§ Direction
Rewrite the listing from the line with "order: Hymenoptera" to the line with "scientific name: Ambrosia dumosa", changing "scientific name" to "binomial" and leaving the rest unchanged. Return only those lines.

>> BEGIN Records for the exercise

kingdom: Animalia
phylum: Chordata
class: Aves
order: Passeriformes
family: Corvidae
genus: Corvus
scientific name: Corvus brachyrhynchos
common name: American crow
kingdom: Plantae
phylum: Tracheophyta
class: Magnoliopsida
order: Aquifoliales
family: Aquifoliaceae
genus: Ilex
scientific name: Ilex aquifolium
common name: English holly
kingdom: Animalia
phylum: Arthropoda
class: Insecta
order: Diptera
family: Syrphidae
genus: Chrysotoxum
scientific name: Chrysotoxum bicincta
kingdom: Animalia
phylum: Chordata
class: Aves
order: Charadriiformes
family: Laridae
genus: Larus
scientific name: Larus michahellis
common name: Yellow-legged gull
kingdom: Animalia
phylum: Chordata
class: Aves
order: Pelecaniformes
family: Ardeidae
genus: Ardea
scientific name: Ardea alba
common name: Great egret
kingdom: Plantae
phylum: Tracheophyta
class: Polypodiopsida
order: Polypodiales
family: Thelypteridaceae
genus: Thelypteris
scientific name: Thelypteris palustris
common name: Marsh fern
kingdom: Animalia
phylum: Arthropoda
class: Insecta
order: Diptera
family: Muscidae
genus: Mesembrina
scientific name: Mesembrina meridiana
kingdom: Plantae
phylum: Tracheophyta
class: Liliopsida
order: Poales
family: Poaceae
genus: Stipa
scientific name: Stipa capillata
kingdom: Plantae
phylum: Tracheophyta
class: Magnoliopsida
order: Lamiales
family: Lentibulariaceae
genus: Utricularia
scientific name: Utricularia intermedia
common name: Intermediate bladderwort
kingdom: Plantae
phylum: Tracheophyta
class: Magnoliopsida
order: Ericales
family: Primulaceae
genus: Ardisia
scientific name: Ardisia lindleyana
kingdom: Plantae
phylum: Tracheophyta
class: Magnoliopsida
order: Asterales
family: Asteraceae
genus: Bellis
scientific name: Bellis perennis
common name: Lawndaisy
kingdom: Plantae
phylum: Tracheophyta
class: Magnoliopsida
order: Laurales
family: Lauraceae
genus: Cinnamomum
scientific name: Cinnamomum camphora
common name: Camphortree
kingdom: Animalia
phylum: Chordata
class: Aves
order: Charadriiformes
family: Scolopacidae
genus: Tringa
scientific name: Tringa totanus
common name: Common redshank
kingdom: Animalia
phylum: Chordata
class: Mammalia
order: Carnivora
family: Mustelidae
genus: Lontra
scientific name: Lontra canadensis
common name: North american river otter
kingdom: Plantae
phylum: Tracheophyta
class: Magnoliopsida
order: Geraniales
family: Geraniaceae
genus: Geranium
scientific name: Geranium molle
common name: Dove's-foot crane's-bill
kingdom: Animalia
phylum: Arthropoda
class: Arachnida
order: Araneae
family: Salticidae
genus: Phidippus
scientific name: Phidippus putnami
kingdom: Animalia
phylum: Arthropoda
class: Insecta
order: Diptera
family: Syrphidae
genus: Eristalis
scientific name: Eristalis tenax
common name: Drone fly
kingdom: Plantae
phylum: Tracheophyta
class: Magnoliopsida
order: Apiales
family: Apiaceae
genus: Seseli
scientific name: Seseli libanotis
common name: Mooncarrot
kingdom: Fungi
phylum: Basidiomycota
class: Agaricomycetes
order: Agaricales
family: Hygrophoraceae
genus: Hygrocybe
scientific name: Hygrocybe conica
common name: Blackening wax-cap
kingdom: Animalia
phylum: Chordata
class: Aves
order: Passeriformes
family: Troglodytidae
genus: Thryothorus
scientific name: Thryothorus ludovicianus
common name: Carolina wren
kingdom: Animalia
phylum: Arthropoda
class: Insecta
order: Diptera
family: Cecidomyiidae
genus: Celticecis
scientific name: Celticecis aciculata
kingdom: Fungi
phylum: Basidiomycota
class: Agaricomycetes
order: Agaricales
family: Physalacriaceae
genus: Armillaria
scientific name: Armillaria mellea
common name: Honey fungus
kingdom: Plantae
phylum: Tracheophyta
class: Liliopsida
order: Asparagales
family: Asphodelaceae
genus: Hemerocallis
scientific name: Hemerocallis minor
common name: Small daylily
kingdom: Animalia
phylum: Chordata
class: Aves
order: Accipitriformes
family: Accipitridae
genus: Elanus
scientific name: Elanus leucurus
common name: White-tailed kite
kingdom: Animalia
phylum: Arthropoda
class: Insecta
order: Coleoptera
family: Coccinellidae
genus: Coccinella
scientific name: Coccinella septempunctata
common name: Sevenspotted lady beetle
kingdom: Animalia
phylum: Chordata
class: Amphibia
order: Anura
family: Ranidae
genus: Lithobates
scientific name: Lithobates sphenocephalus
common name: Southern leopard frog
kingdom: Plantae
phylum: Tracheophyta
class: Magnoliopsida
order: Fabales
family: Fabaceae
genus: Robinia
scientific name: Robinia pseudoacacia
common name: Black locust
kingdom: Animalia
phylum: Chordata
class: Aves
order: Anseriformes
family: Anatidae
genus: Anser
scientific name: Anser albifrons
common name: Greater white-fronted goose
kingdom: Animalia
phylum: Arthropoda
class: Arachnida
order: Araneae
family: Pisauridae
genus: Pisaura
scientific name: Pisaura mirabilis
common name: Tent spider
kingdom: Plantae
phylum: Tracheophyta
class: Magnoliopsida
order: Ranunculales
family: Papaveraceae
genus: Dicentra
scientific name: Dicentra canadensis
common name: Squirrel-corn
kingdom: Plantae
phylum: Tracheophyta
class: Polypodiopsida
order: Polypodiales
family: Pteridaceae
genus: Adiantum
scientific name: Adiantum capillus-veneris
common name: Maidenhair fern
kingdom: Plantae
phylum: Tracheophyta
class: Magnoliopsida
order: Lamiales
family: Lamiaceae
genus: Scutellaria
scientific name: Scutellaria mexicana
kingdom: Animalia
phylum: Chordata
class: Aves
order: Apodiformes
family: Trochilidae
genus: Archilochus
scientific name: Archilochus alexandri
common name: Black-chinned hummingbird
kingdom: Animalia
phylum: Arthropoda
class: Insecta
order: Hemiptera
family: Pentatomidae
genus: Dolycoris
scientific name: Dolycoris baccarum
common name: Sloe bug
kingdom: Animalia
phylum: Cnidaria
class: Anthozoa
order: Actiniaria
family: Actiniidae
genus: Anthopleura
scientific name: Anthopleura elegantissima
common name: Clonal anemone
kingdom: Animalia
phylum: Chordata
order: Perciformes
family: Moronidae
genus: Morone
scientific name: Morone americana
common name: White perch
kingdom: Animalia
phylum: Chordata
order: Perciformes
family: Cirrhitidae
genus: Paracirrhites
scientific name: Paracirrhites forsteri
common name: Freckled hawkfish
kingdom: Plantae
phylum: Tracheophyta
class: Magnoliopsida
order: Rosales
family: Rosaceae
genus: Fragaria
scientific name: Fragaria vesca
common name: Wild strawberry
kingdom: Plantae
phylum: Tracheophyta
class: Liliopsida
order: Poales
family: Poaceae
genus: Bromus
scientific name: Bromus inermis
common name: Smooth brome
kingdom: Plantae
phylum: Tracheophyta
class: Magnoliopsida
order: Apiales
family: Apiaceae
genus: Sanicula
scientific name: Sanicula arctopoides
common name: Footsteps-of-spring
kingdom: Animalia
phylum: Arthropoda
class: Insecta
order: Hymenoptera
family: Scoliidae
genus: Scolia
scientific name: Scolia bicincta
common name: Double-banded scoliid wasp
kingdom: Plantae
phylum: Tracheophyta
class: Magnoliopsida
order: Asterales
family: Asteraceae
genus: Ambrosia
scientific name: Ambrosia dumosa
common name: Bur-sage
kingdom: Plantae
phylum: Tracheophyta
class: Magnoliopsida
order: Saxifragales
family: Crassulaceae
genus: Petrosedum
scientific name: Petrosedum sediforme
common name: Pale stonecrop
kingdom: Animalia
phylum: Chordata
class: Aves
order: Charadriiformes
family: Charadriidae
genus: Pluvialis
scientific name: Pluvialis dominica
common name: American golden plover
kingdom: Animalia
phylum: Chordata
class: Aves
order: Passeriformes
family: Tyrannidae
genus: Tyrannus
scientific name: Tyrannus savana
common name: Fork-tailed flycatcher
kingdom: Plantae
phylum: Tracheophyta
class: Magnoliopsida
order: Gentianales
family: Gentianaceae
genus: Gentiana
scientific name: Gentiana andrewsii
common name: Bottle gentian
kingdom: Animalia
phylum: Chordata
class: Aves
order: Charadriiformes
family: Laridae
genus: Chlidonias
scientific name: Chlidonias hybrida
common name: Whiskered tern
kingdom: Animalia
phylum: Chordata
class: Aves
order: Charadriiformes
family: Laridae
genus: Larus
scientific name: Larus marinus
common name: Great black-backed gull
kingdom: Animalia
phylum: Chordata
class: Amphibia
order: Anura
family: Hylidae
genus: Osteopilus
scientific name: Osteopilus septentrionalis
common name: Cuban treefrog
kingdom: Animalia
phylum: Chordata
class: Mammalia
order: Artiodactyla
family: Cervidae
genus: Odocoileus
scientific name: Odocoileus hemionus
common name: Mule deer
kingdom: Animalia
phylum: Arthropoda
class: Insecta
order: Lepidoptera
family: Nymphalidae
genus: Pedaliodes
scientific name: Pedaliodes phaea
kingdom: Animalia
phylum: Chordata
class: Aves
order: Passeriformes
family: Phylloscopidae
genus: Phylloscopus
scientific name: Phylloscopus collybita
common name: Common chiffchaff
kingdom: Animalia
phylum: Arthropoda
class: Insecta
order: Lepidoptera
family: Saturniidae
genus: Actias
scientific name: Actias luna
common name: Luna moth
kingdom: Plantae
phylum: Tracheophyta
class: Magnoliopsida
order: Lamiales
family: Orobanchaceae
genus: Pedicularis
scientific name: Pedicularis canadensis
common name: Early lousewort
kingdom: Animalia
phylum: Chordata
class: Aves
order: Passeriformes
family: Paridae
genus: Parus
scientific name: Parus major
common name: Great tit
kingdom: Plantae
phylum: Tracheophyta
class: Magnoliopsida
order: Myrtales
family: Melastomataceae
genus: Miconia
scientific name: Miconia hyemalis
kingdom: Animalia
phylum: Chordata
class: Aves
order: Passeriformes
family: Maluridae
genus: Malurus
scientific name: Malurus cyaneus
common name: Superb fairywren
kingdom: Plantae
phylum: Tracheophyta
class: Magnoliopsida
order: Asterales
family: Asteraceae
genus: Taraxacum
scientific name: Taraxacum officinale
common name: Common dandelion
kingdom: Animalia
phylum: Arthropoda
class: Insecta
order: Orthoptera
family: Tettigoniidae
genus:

>> END Records for the exercise

§ Full solution
order: Hymenoptera
family: Scoliidae
genus: Scolia
binomial: Scolia bicincta
common name: Double-banded scoliid wasp
kingdom: Plantae
phylum: Tracheophyta
class: Magnoliopsida
order: Asterales
family: Asteraceae
genus: Ambrosia
binomial: Ambrosia dumosa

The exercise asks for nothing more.